A comparison of Arctic ice minimum in 1984 and 2012 demonstrating the reduction in Arctic ice over time. Image assembled from NASA Earth Observatory images by Jesse Allen.

There are several letters supporting the recent student climate march in our letters stream this week. There is also a letter that denies climate change is taking place.

So here’s a quick guide to the difference between the weather and the climate – and it is this difference (distinction) that is key to understanding why and how climate change is taking place.

Weather v climate

Weather is the day-to-day changes in the atmosphere and includes extreme, unusual weather events.

Climate is the weather over a long period of time. A few single outlying weather events are just that – weather events.

Therefore, to determine if climate change is actually taking place we need to look at the overall change in weather patterns over time. It is looking at these weather patterns which makes it clear that the atmosphere ‘on average’ and ‘over time’ is changing.

So the fact that there were two extreme weather events in 1828 and 1896, as pointed out by our climate change denying letter writer, does not mean that climate change is not happening. It is the increase in average temperature in Australia (and around the world), particularly since 1950, which tells us that climate change is taking place.

This is also supported by a range of other science such as ice core analysis. The science is not saying that the climate hasn’t been hotter or colder than it is today – the science is telling us that the climate is changing and at a faster rate than it normally does.

Dinosaur death

Again it is not to say that there haven’t been extreme climate changes. Take for example the extinction of the dinosaur. One theory is that the dinosaurs died out as a result of the climate changing rapidly as a result of a meteor hitting the Earth. They died out because it happened so quickly that they couldn’t adapt to the change in the climate.

So back to today – the science is clear, the average global temperatures have been rising at a faster rate than they have in millennia, as far as scientists can determine. Which means, there is significantly less time for species to adapt to the changing climate.

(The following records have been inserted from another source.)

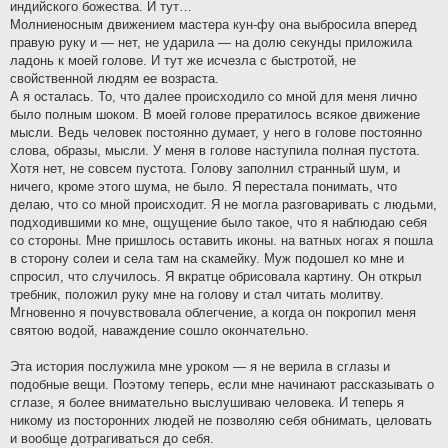
индийского божества. И тут…
Молниеносным движением мастера кун-фу она выбросила вперед
правую руку и — нет, не ударила — на долю секунды приложила
ладонь к моей голове. И тут же исчезла с быстротой, не
свойственной людям ее возраста.
А я осталась. То, что далее происходило со мной для меня лично
было полным шоком. В моей голове прератилось всякое движение
мысли. Ведь человек постоянно думает, у него в голове постоянно
слова, образы, мысли. У меня в голове наступила полная пустота.
Хотя нет, не совсем пустота. Голову заполнил странный шум, и
ничего, кроме этого шума, не было. Я перестала понимать, что
делаю, что со мной происходит. Я не могла разговаривать с людьми,
подходившими ко мне, ощущение было такое, что я наблюдаю себя
со стороны. Мне пришлось оставить иконы. на ватных ногах я пошла
в сторону солеи и села там на скамейку. Муж подошел ко мне и
спросил, что случилось. Я вкратце обрисовала картину. Он открыл
требник, положил руку мне на голову и стал читать молитву.
Мгновенно я почувствовала облегчение, а когда он покропил меня
святою водой, наваждение сошло окончательно.
Эта история послужила мне уроком — я не верила в сглазы и
подобные вещи. Поэтому теперь, если мне начинают рассказывать о
сглазе, я более внимательно выслушиваю человека. И теперь я
никому из посторонних людей не позволяю себя обнимать, целовать
и вообще дотрагиваться до себя.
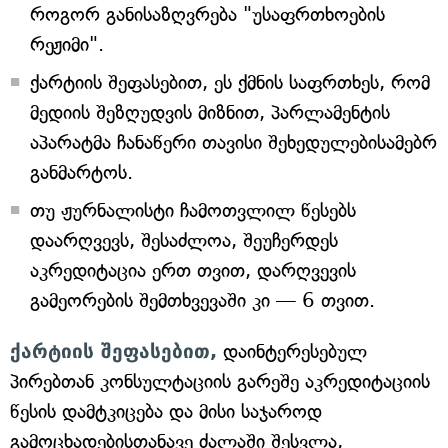
როგორ განისაზღვრება "უსაფრთხოების
რეჟიმი".
ქარტიის შეფასებით, ეს ქმნის საფრთხეს, რომ
მედიის შეზღუდვის მიზნით, პარლამენტის
აპარატმა ჩანაწერი თავისი შეხედულებისამებრ
განმარტოს.
თუ ჟურნალისტი ჩამოთვლილ წესებს
დაარღვევს, შესაძლოა, შეუჩერდეს
აკრედიტაცია ერთ თვით, დარღვევის
გამეორების შემთხვევაში კი — 6 თვით.
ქარტიის შეფასებით,
დაინტერესებულ
პირებთან კონსულტაციის გარეშე აკრედიტაციის
წესის დამტკიცება და მისი საჯაროდ
გამოცხადებისთანავე ძალაში შესვლა,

The result is we’re in the middle of a mass extinction. That is, the rate at which species are becoming extinct is very rapid in terms of the Earth’s evolutionay history (the first forms of life started around 3.7 billion years ago).

Earth will continue

It is not that the Earth won’t continue as a result of climate change; it is that the Earth won’t continue to support humans and the species that exist today in the stable atmosphere that we have evolved to exist in.

We will experience a rapidly changing climate with more regular and extreme weather events and we will have to take action to reduce our impact that is changing the climate, adapt to this changed world, or become extinct ourselves.